- **Exercise requirements**:
From the line that contains "258 299 1799" to the final line of the entries below, write out every line exactly as it appears, and nothing else.

Scene geometry reasoning data
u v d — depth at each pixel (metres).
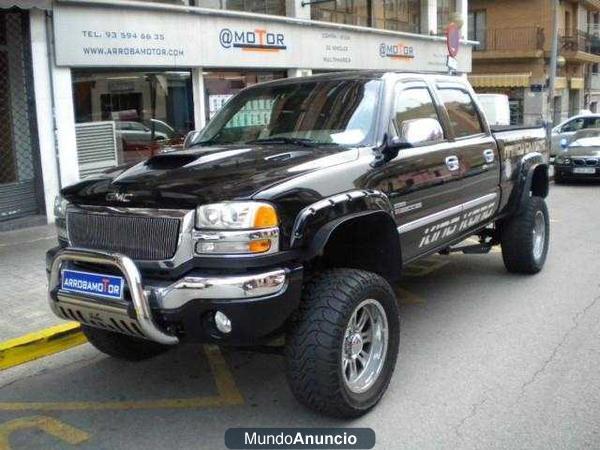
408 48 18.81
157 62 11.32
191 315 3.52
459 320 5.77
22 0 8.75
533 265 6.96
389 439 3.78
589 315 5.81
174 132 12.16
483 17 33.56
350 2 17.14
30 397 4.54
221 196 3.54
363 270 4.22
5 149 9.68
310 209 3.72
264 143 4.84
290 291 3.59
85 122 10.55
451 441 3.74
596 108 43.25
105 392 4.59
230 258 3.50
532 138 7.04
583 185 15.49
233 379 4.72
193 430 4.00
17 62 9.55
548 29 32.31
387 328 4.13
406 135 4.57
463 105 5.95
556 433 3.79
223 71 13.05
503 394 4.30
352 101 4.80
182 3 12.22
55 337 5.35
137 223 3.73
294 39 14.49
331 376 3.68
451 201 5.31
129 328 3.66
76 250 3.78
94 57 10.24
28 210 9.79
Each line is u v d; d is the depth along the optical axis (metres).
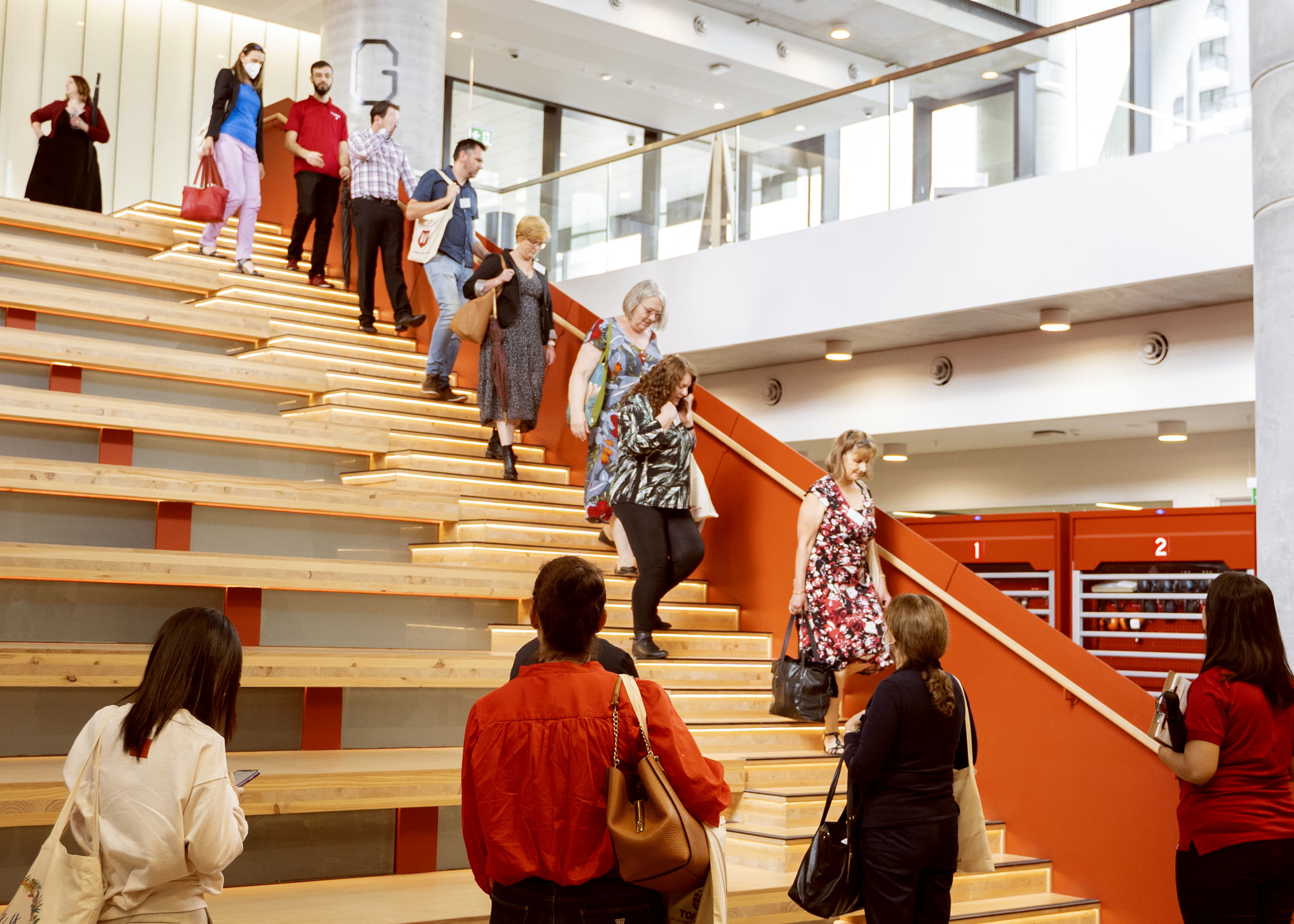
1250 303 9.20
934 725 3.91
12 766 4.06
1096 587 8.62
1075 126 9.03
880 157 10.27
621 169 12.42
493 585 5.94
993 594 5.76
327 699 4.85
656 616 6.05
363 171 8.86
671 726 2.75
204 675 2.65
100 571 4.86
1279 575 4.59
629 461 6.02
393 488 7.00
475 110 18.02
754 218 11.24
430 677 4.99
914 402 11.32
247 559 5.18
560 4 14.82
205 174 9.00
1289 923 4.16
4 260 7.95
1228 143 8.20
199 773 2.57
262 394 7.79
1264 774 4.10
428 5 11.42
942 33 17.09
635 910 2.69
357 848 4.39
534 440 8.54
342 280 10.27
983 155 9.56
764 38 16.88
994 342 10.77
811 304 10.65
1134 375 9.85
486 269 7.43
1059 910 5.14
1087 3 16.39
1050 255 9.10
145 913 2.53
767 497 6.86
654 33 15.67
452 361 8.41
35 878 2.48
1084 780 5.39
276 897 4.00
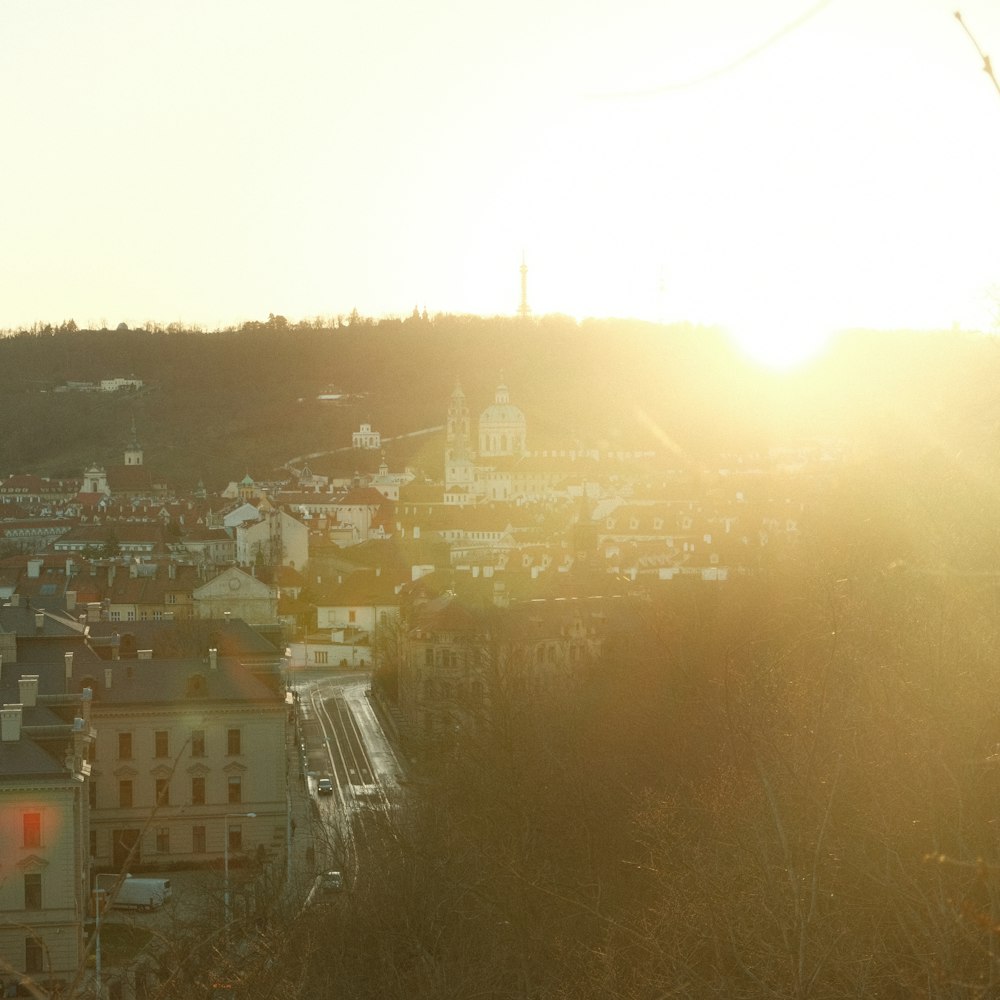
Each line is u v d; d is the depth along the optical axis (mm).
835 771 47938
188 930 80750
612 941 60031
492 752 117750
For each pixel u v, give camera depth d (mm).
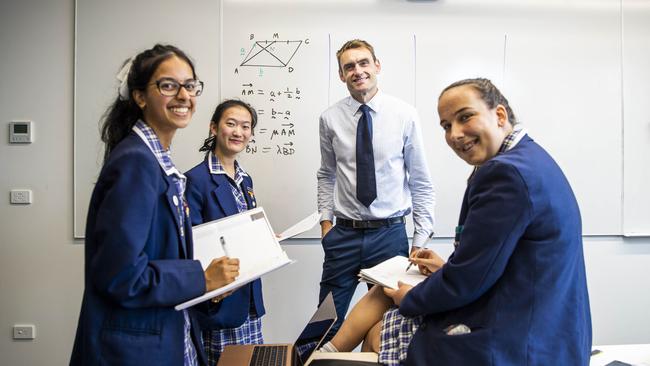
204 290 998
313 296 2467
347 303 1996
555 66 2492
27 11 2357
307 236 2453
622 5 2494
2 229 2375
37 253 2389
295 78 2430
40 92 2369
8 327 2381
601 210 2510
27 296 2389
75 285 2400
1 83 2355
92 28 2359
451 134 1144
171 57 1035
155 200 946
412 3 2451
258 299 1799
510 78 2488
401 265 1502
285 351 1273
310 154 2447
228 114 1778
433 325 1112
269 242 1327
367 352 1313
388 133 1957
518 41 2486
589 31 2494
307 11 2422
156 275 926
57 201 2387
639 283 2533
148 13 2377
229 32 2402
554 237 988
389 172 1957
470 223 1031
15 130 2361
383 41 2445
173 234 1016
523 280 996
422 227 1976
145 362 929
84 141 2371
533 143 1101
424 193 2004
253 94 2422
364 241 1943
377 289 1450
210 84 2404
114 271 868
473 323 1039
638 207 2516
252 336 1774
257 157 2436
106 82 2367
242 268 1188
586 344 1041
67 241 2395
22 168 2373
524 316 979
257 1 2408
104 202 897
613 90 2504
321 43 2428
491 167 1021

- **Solution for this task**:
258 299 1799
510 78 2488
401 265 1502
285 351 1273
310 154 2447
228 114 1778
433 325 1112
269 242 1327
367 352 1313
388 133 1957
518 41 2486
589 31 2494
307 11 2422
156 275 926
57 201 2387
639 283 2533
148 13 2377
229 32 2402
554 237 988
389 172 1957
470 223 1031
15 130 2361
383 41 2445
173 234 1016
523 280 996
422 227 1976
145 362 929
84 141 2371
533 143 1101
424 193 2004
253 94 2422
364 241 1943
377 289 1450
210 84 2404
114 271 868
473 323 1039
638 207 2516
252 336 1774
257 157 2436
106 82 2367
242 268 1188
586 344 1041
67 241 2395
22 168 2373
524 316 979
257 1 2408
104 202 897
613 90 2504
321 43 2428
491 167 1021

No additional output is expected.